El primer mercado que se organizó en torno a las opciones, se llevó a cabo en el año 1973 (y fue el Chicago Board Options Exchange). Aunque lo cierto es que mucho antes ya se utilizaban para garantizar la inestabilidad de los precios de los bienes o activos.

Como en los últimos años ha sido frecuente esta inseguridad en los precios de los activos, ha habido una aceptación generalizada de este tipo de mercado. La mayor pérdida que genera la compra de una opción es el precio primero, el precio de salida, digamos, siendo las ganancias potenciales mucho mayores. Esto permite tener en cuenta unos altos riesgos con una pequeña inversión. Además, el diferente uso que se le puede dar a las opciones, hacen de ellas unas herramientas muy versátiles que se ajustan a las exigencias de los inversores y a su intención de asumir un mayor o menor riesgo en su inversión. Todo esto se puede resumir en que las opciones permiten una amplia combinación de posibilidades entre el riesgo y los beneficios.
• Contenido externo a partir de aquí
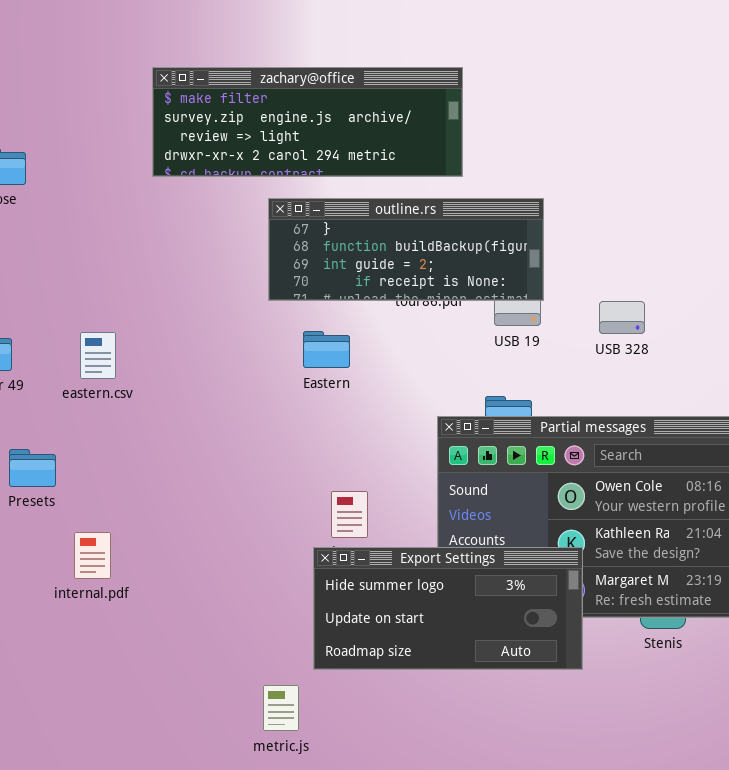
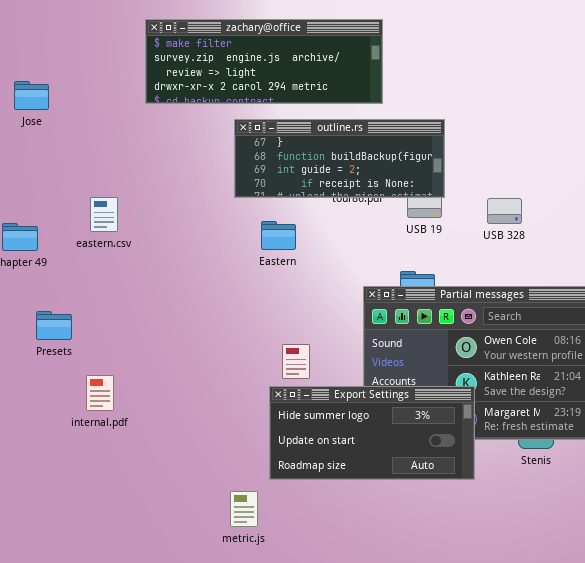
eastern.csv: [80,332,116,379] -> [90,197,118,232], moved

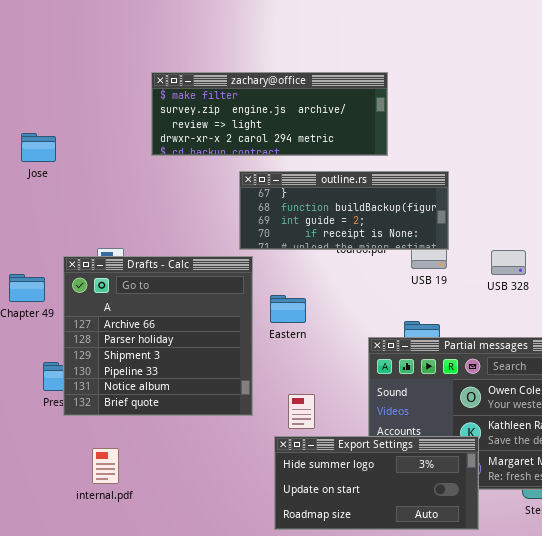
Drafts - Calc: none -> [63,256,253,416], opened
Eastern: [261,221,296,250] -> [270,295,306,323], moved
internal.pdf: [86,375,114,411] -> [92,448,119,484], moved

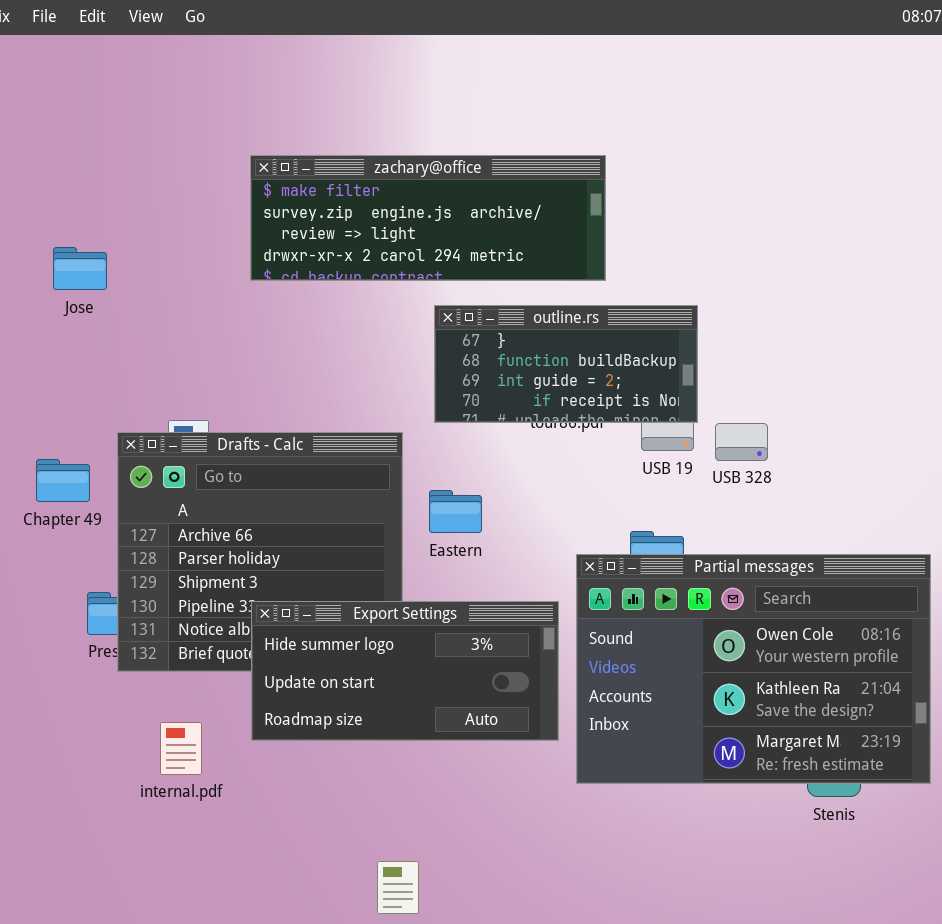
outline.rs: [239,171,449,250] -> [434,305,698,423], resized
USB 328: [491,250,526,275] -> [715,423,768,461], moved
Export Settings: [274,436,479,530] -> [251,601,559,741], moved

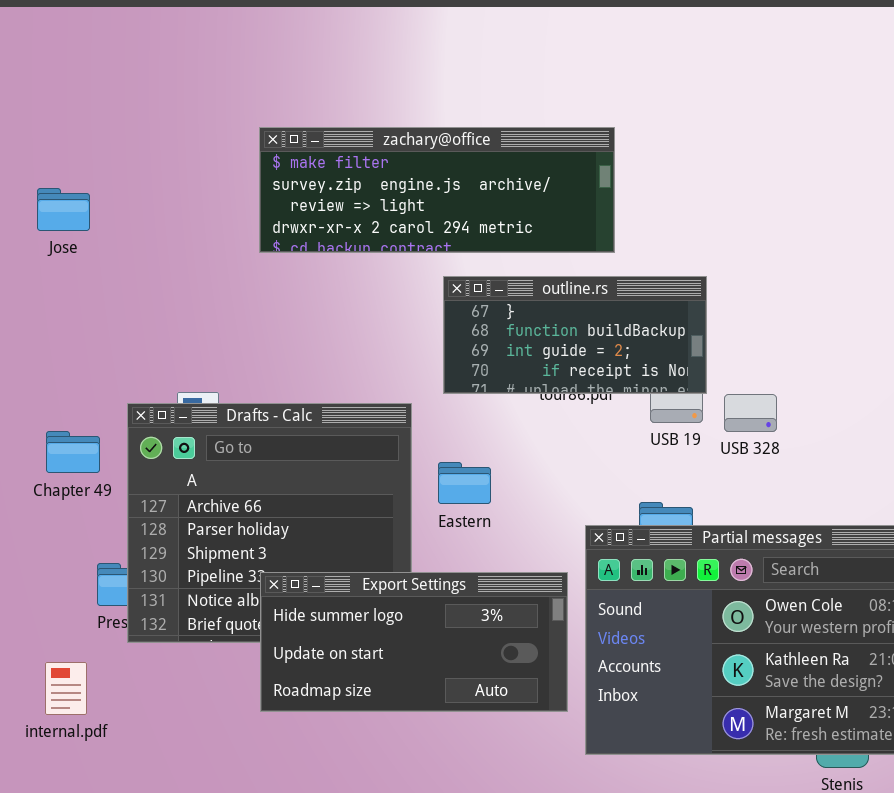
Jose: [53,247,107,290] -> [37,188,90,231], moved
internal.pdf: [160,722,202,775] -> [45,662,87,715], moved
Las opciones otorgan, a quienes las poseen, el derecho de comprar o vender el activo sobre el que se ha hecho el contrato, a un precio concretado en el contrato y en una fecha concreta. Así, el comprador tiene el derecho de utilizar la opción cuando se traduzca en beneficios. Y el vendedor tiene la obligación de tener en cuenta el derecho del comprador. Es decir, en el contrato de opciones siempre hay una parte que tiene un derecho (el comprador), y otra que tiene un deber (el vendedor).

Hay varios factores que determinan el precio que se debe pagar por una opción: el precio del activo subyacente (se conoce como activos subyacentes a las acciones, tipos de cambio, tipos de interés...), el precio de ejercicio (que es el precio fijado de la futura transacción), el plazo hasta vencimiento (el período de vida del activo), la volatilidad del precio del activo subyacente (su evolución es determinante para saber si se ejercita o no el activo), el tipo de interés y los dividendos esperados durante la vida de la opción.

El precio de la opción viene determinado por la evolución de todo este conjunto de elementos.

Así, distinguimos dos opciones:

• Opción de venta (también llamadas "put"): son las que conceden al poseedor el derecho de vender el activo.

• Opción de compra (también llamadas "call"): son las que conceden al poseedor el derecho de compra de un activo al precio fijado.

Y en cuanto al vencimiento de las opciones, también podemos distinguir dos tipos:

•  Opción europea: el poseedor sólo puede ejercer su derecho cuando se haya vencido el contrato.

•  Opción americana: el poseedor puede ejercer su derecho en cualquier momento desde que la compró hasta su vencimiento.

Estas opciones mencionadas son las más utilizadas. Se les conoce como las opciones “standard”. Pero también existen otras opciones “exóticas”, que se limitan a cubrir las necesidades de los inversores. Cuando las opciones “standard” no llegan a satisfacer al cliente porque no quiere arriesgar mucho o porque quiere unas contraprestaciones importantes, etc., entonces utilizarán otras herramientas más flexibles: las opciones “exóticas”.